Après ces événements, Christopher Baldelli, président de RTL, rappelait samedi soir sur Twitter la nécessité de continuer à se battre pour la liberté de la presse. Même son de cloche pour Denis Olivennes, président de Lagardère Active, maison-mère d’Europe 1, qui exprimait son soutien aux équipes de la rue Bayard.

Hier, c’est le Syndicat National des Journalistes qui manifestait son inquiétude, faisant le lien avec de récentes déclarations d’un candidat à l’élection présidentielle. Il pointait du doigt les attaques répétées de François Fillon et de ses soutiens contre les médias. Englué dans le "PenelopeGate", le candidat des Républicains a multiplié les critiques contre les journalistes.

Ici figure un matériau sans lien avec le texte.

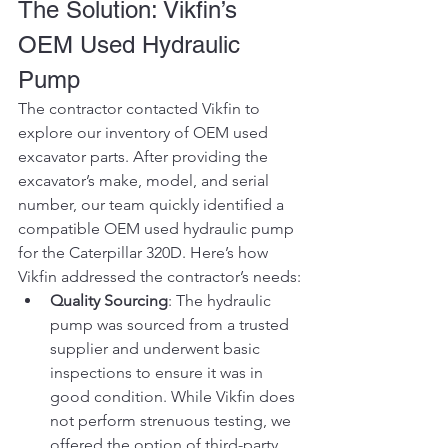
The Solution: Vikfin’s 
OEM Used Hydraulic 
Pump
The contractor contacted Vikfin to 
explore our inventory of OEM used 
excavator parts. After providing the 
excavator’s make, model, and serial 
number, our team quickly identified a 
compatible OEM used hydraulic pump 
for the Caterpillar 320D. Here’s how 
Vikfin addressed the contractor’s needs:
Quality Sourcing
: The hydraulic 
pump was sourced from a trusted 
supplier and underwent basic 
inspections to ensure it was in 
good condition. While Vikfin does 
not perform strenuous testing, we 
offered the option of third-party 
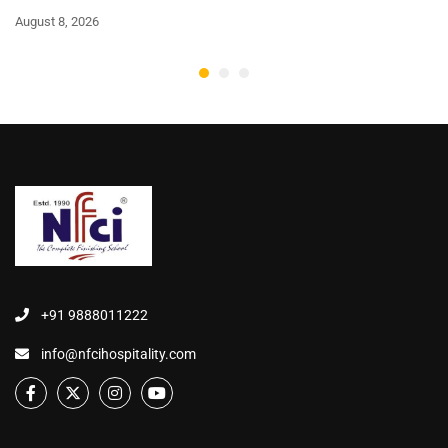
August 8, 2026
+91 9888011222
info@nfcihospitality.com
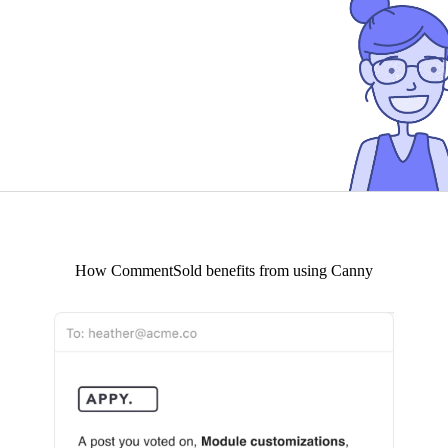
How
CommentSold
benefits from using Canny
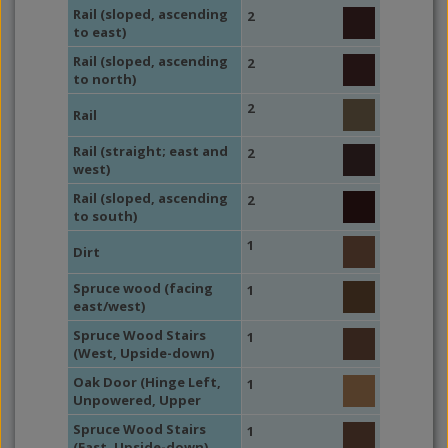
Rail (sloped, ascending
2
to east)
Rail (sloped, ascending
2
to north)
2
Rail
Rail (straight; east and
2
west)
Rail (sloped, ascending
2
to south)
1
Dirt
Spruce wood (facing
1
east/west)
Spruce Wood Stairs
1
(West, Upside-down)
Oak Door (Hinge Left,
1
Unpowered, Upper
Spruce Wood Stairs
1
(East, Upside-down)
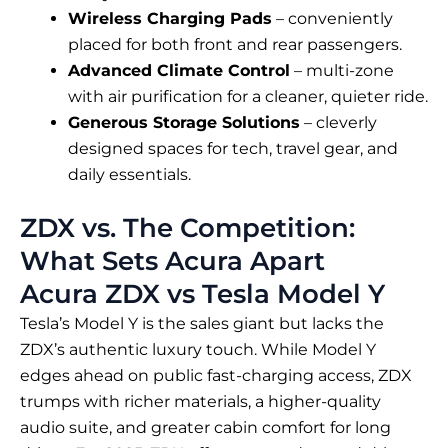
Wireless Charging Pads
– conveniently
placed for both front and rear passengers.
Advanced Climate Control
– multi-zone
with air purification for a cleaner, quieter ride.
Generous Storage Solutions
– cleverly
designed spaces for tech, travel gear, and
daily essentials.
ZDX vs. The Competition:
What Sets Acura Apart
Acura ZDX vs Tesla Model Y
Tesla’s Model Y is the sales giant but lacks the
ZDX’s authentic luxury touch. While Model Y
edges ahead on public fast-charging access, ZDX
trumps with richer materials, a higher-quality
audio suite, and greater cabin comfort for long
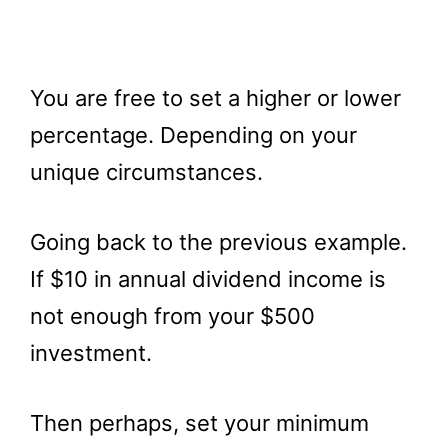
You are free to set a higher or lower
percentage. Depending on your
unique circumstances.
Going back to the previous example.
If $10 in annual dividend income is
not enough from your $500
investment.
Then perhaps, set your minimum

Pour le Syndicat national des journalistes, ces déclarations offensives pourraient être la cause d’un incident grave. En filigrane, on comprend que ces attaques alimentent une agressivité à l’encontre des journalistes. Les événements de samedi en sont la triste illustration… Hier en fin de journée, c’est à Argenteuil que de nouvelles violences ont éclatées. Cette fois, c’est un journaliste de BFM Paris qui a été agressé.

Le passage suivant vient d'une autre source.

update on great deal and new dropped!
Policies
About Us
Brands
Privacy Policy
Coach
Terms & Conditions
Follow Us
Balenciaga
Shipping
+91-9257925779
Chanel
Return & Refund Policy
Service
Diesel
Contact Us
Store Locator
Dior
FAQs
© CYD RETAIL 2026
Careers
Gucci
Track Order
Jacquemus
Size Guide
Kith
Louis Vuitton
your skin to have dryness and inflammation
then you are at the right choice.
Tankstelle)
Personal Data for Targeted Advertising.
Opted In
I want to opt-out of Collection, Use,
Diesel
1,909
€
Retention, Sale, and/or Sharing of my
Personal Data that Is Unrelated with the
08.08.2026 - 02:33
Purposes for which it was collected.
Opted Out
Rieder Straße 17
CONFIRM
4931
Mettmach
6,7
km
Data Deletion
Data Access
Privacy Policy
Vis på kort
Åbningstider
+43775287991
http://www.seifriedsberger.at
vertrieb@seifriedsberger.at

En marge de ces événements, revenons aussi sur la confusion autour du sauvetage d’une petite fille samedi.

Oui, après le rassemblement de Bobigny, la préfecture de police publiait un communiqué, un bilan des événements de la journée. Dans cet état des lieux, elle signalait que : "des effectifs de police avaient dû intervenir pour porter secours à une jeune enfant se trouvant dans un véhicule en feu".

Mais cette version, elle est rapidement contestée par plusieurs témoins et notamment par un jeune homme. Il s’appelle Emmanuel. Il est âgé de 16 ans. Alors que des casseurs tentent de mettre le feu à un véhicule, il est parvenu à extraire une fillette de l’habitacle. C’est lui qui a porté secours à cet enfant et non les CRS présents sur place.

Dimanche matin, la préfecture de police faisait machine arrière sur cet épisode. Sur Twitter, elle saluait d’abord "le courage du jeune homme qui avait sorti la fillette d’une voiture en feu". Elle s’expliquait ensuite sur ce raté de communication auprès du Bondy Blog. Il s’agissait en fait d’une phrase mal tournée, rédigée dans la précipitation. La police voulait seulement faire passer "le message qu’un drame avait été évité. Elle ne voulait en aucun cas s’attribuer le sauvetage d’un enfant".